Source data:
______
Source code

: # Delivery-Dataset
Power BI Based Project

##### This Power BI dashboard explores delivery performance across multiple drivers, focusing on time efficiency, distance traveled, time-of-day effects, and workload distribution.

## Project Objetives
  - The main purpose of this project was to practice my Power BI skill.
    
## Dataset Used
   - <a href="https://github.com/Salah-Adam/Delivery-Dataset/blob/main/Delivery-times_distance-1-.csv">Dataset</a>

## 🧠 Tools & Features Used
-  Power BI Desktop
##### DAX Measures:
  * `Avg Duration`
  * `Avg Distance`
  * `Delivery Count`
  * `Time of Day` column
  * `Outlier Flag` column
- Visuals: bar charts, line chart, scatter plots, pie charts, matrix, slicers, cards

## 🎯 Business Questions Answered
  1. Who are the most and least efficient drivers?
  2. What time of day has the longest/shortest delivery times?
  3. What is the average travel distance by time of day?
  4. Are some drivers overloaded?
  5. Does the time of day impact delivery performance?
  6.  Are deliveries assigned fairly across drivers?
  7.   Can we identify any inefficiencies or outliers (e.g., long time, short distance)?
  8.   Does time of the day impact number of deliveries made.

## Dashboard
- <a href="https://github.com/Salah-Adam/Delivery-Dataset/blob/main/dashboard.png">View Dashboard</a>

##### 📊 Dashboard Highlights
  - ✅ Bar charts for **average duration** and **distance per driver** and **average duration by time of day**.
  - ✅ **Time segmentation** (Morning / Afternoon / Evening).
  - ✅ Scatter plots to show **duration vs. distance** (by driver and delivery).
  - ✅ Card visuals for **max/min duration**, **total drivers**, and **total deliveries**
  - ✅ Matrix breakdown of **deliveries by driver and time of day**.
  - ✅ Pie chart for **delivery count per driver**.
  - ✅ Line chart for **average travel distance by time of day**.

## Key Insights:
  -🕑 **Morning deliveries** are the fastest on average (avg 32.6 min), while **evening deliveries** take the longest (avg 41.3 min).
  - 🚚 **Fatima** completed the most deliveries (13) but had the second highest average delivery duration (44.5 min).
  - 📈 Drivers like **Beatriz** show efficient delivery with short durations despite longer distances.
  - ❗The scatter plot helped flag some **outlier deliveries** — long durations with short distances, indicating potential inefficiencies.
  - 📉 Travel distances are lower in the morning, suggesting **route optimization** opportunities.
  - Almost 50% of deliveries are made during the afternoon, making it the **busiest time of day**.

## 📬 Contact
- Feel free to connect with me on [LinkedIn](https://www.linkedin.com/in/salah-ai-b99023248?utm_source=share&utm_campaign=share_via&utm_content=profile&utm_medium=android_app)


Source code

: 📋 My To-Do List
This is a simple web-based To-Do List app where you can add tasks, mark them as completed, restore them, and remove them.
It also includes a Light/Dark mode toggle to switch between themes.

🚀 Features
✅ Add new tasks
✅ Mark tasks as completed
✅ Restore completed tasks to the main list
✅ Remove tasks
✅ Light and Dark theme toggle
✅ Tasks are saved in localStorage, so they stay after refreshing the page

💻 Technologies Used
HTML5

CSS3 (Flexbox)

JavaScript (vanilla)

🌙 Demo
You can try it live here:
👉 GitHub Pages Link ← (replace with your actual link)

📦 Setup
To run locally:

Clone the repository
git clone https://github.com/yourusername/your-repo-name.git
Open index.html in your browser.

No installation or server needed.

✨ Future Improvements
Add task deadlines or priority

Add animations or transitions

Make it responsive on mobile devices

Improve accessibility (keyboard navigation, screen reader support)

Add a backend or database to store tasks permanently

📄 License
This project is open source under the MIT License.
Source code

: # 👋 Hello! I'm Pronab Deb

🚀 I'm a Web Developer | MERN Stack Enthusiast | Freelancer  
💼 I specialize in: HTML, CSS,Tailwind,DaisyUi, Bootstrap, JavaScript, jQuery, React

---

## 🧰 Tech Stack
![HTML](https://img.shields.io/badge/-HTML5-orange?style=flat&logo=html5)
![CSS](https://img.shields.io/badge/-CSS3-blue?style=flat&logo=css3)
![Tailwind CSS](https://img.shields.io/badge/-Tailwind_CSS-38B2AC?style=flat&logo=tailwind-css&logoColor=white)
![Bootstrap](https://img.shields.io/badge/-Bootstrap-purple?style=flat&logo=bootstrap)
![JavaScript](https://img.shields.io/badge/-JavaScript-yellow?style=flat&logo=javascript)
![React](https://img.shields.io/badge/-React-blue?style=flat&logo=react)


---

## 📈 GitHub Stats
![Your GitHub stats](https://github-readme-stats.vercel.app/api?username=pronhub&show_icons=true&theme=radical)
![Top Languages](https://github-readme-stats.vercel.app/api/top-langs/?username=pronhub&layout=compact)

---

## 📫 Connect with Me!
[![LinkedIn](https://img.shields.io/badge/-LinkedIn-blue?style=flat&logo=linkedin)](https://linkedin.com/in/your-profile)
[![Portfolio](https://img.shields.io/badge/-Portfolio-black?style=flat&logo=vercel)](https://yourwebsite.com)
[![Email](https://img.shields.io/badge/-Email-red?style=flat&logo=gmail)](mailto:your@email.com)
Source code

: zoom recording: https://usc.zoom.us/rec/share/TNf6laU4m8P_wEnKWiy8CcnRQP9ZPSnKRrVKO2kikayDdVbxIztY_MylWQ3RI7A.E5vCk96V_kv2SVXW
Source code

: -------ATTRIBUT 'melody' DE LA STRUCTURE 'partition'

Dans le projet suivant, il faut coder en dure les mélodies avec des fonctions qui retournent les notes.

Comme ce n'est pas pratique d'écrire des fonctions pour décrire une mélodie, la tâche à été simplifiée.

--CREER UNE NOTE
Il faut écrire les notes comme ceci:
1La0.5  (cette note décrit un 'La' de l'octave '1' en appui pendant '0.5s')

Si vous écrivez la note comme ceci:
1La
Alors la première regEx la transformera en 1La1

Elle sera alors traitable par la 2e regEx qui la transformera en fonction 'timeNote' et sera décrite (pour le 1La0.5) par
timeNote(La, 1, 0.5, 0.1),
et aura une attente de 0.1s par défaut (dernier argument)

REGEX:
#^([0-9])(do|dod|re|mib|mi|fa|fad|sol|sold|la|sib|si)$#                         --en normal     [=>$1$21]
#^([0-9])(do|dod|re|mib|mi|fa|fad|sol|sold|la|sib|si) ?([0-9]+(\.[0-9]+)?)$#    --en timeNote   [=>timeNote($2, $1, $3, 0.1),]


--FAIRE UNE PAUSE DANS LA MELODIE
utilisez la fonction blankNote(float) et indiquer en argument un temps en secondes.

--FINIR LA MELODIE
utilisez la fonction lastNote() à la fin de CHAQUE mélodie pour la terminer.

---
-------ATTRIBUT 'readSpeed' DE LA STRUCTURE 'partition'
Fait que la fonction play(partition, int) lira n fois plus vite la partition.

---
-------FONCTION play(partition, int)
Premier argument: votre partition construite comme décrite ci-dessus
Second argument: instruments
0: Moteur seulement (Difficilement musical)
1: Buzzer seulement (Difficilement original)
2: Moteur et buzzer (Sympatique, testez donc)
______
Request →
Turn every line of the records above into a numbered list, omitting blank lines.

The answer →
1. Source code
2. : # Delivery-Dataset
3. Power BI Based Project
4. ##### This Power BI dashboard explores delivery performance across multiple drivers, focusing on time efficiency, distance traveled, time-of-day effects, and workload distribution.
5. ## Project Objetives
6.   - The main purpose of this project was to practice my Power BI skill.
7. ## Dataset Used
8.    - <a href="https://github.com/Salah-Adam/Delivery-Dataset/blob/main/Delivery-times_distance-1-.csv">Dataset</a>
9. ## 🧠 Tools & Features Used
10. -  Power BI Desktop
11. ##### DAX Measures:
12.   * `Avg Duration`
13.   * `Avg Distance`
14.   * `Delivery Count`
15.   * `Time of Day` column
16.   * `Outlier Flag` column
17. - Visuals: bar charts, line chart, scatter plots, pie charts, matrix, slicers, cards
18. ## 🎯 Business Questions Answered
19.   1. Who are the most and least efficient drivers?
20.   2. What time of day has the longest/shortest delivery times?
21.   3. What is the average travel distance by time of day?
22.   4. Are some drivers overloaded?
23.   5. Does the time of day impact delivery performance?
24.   6.  Are deliveries assigned fairly across drivers?
25.   7.   Can we identify any inefficiencies or outliers (e.g., long time, short distance)?
26.   8.   Does time of the day impact number of deliveries made.
27. ## Dashboard
28. - <a href="https://github.com/Salah-Adam/Delivery-Dataset/blob/main/dashboard.png">View Dashboard</a>
29. ##### 📊 Dashboard Highlights
30.   - ✅ Bar charts for **average duration** and **distance per driver** and **average duration by time of day**.
31.   - ✅ **Time segmentation** (Morning / Afternoon / Evening).
32.   - ✅ Scatter plots to show **duration vs. distance** (by driver and delivery).
33.   - ✅ Card visuals for **max/min duration**, **total drivers**, and **total deliveries**
34.   - ✅ Matrix breakdown of **deliveries by driver and time of day**.
35.   - ✅ Pie chart for **delivery count per driver**.
36.   - ✅ Line chart for **average travel distance by time of day**.
37. ## Key Insights:
38.   -🕑 **Morning deliveries** are the fastest on average (avg 32.6 min), while **evening deliveries** take the longest (avg 41.3 min).
39.   - 🚚 **Fatima** completed the most deliveries (13) but had the second highest average delivery duration (44.5 min).
40.   - 📈 Drivers like **Beatriz** show efficient delivery with short durations despite longer distances.
41.   - ❗The scatter plot helped flag some **outlier deliveries** — long durations with short distances, indicating potential inefficiencies.
42.   - 📉 Travel distances are lower in the morning, suggesting **route optimization** opportunities.
43.   - Almost 50% of deliveries are made during the afternoon, making it the **busiest time of day**.
44. ## 📬 Contact
45. - Feel free to connect with me on [LinkedIn](https://www.linkedin.com/in/salah-ai-b99023248?utm_source=share&utm_campaign=share_via&utm_content=profile&utm_medium=android_app)
46. Source code
47. : 📋 My To-Do List
48. This is a simple web-based To-Do List app where you can add tasks, mark them as completed, restore them, and remove them.
49. It also includes a Light/Dark mode toggle to switch between themes.
50. 🚀 Features
51. ✅ Add new tasks
52. ✅ Mark tasks as completed
53. ✅ Restore completed tasks to the main list
54. ✅ Remove tasks
55. ✅ Light and Dark theme toggle
56. ✅ Tasks are saved in localStorage, so they stay after refreshing the page
57. 💻 Technologies Used
58. HTML5
59. CSS3 (Flexbox)
60. JavaScript (vanilla)
61. 🌙 Demo
62. You can try it live here:
63. 👉 GitHub Pages Link ← (replace with your actual link)
64. 📦 Setup
65. To run locally:
66. Clone the repository
67. git clone https://github.com/yourusername/your-repo-name.git
68. Open index.html in your browser.
69. No installation or server needed.
70. ✨ Future Improvements
71. Add task deadlines or priority
72. Add animations or transitions
73. Make it responsive on mobile devices
74. Improve accessibility (keyboard navigation, screen reader support)
75. Add a backend or database to store tasks permanently
76. 📄 License
77. This project is open source under the MIT License.
78. Source code
79. : # 👋 Hello! I'm Pronab Deb
80. 🚀 I'm a Web Developer | MERN Stack Enthusiast | Freelancer  
81. 💼 I specialize in: HTML, CSS,Tailwind,DaisyUi, Bootstrap, JavaScript, jQuery, React
82. ---
83. ## 🧰 Tech Stack
84. ![HTML](https://img.shields.io/badge/-HTML5-orange?style=flat&logo=html5)
85. ![CSS](https://img.shields.io/badge/-CSS3-blue?style=flat&logo=css3)
86. ![Tailwind CSS](https://img.shields.io/badge/-Tailwind_CSS-38B2AC?style=flat&logo=tailwind-css&logoColor=white)
87. ![Bootstrap](https://img.shields.io/badge/-Bootstrap-purple?style=flat&logo=bootstrap)
88. ![JavaScript](https://img.shields.io/badge/-JavaScript-yellow?style=flat&logo=javascript)
89. ![React](https://img.shields.io/badge/-React-blue?style=flat&logo=react)
90. ---
91. ## 📈 GitHub Stats
92. ![Your GitHub stats](https://github-readme-stats.vercel.app/api?username=pronhub&show_icons=true&theme=radical)
93. ![Top Languages](https://github-readme-stats.vercel.app/api/top-langs/?username=pronhub&layout=compact)
94. ---
95. ## 📫 Connect with Me!
96. [![LinkedIn](https://img.shields.io/badge/-LinkedIn-blue?style=flat&logo=linkedin)](https://linkedin.com/in/your-profile)
97. [![Portfolio](https://img.shields.io/badge/-Portfolio-black?style=flat&logo=vercel)](https://yourwebsite.com)
98. [![Email](https://img.shields.io/badge/-Email-red?style=flat&logo=gmail)](mailto:your@email.com)
99. Source code
100. : zoom recording: https://usc.zoom.us/rec/share/TNf6laU4m8P_wEnKWiy8CcnRQP9ZPSnKRrVKO2kikayDdVbxIztY_MylWQ3RI7A.E5vCk96V_kv2SVXW
101. Source code
102. : -------ATTRIBUT 'melody' DE LA STRUCTURE 'partition'
103. Dans le projet suivant, il faut coder en dure les mélodies avec des fonctions qui retournent les notes.
104. Comme ce n'est pas pratique d'écrire des fonctions pour décrire une mélodie, la tâche à été simplifiée.
105. --CREER UNE NOTE
106. Il faut écrire les notes comme ceci:
107. 1La0.5  (cette note décrit un 'La' de l'octave '1' en appui pendant '0.5s')
108. Si vous écrivez la note comme ceci:
109. 1La
110. Alors la première regEx la transformera en 1La1
111. Elle sera alors traitable par la 2e regEx qui la transformera en fonction 'timeNote' et sera décrite (pour le 1La0.5) par
112. timeNote(La, 1, 0.5, 0.1),
113. et aura une attente de 0.1s par défaut (dernier argument)
114. REGEX:
115. #^([0-9])(do|dod|re|mib|mi|fa|fad|sol|sold|la|sib|si)$#                         --en normal     [=>$1$21]
116. #^([0-9])(do|dod|re|mib|mi|fa|fad|sol|sold|la|sib|si) ?([0-9]+(\.[0-9]+)?)$#    --en timeNote   [=>timeNote($2, $1, $3, 0.1),]
117. --FAIRE UNE PAUSE DANS LA MELODIE
118. utilisez la fonction blankNote(float) et indiquer en argument un temps en secondes.
119. --FINIR LA MELODIE
120. utilisez la fonction lastNote() à la fin de CHAQUE mélodie pour la terminer.
121. ---
122. -------ATTRIBUT 'readSpeed' DE LA STRUCTURE 'partition'
123. Fait que la fonction play(partition, int) lira n fois plus vite la partition.
124. ---
125. -------FONCTION play(partition, int)
126. Premier argument: votre partition construite comme décrite ci-dessus
127. Second argument: instruments
128. 0: Moteur seulement (Difficilement musical)
129. 1: Buzzer seulement (Difficilement original)
130. 2: Moteur et buzzer (Sympatique, testez donc)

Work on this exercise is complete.